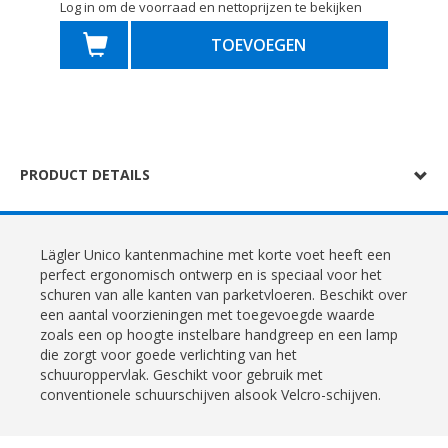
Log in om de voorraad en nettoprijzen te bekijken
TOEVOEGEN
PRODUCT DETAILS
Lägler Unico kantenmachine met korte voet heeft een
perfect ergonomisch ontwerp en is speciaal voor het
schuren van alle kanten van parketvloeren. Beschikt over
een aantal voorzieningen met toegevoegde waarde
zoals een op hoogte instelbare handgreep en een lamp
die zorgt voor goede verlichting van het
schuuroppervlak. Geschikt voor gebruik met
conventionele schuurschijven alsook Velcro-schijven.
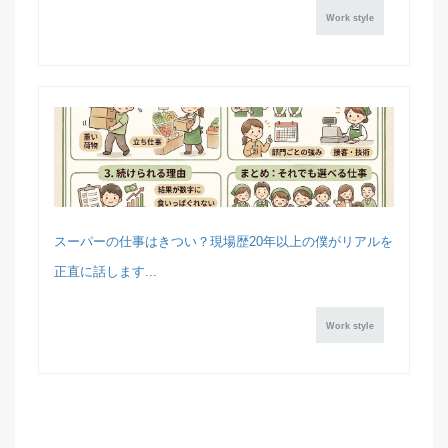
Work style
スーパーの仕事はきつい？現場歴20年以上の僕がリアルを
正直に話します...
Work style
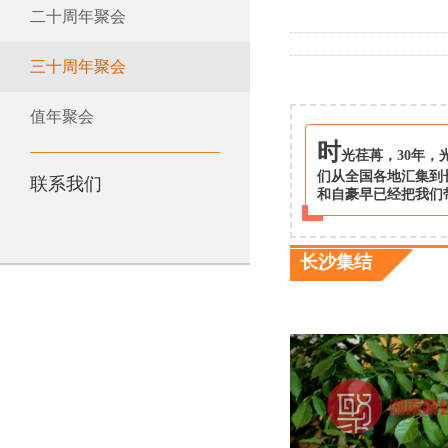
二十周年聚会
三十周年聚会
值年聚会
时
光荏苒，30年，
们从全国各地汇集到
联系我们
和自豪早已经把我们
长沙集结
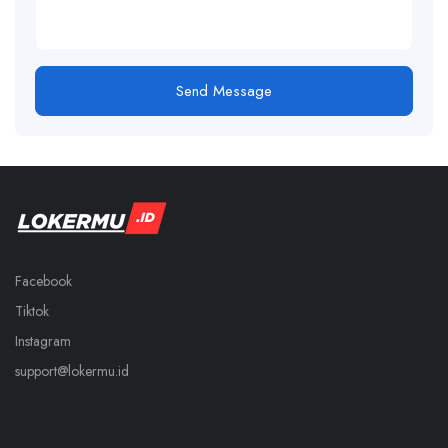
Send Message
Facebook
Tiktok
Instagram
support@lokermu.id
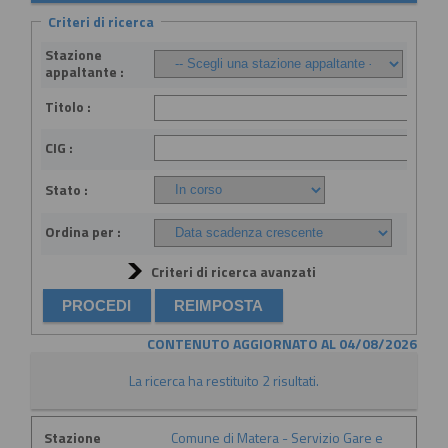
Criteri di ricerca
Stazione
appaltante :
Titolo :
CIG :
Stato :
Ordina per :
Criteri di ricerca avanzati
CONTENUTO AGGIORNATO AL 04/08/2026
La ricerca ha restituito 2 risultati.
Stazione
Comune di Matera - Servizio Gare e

....................

▸ What you will do
Apply a filter to the listing above so that only lines with "ricerca" are kept, and copy those lines.

▸ Answer area
Criteri di ricerca
Criteri di ricerca avanzati
La ricerca ha restituito 2 risultati.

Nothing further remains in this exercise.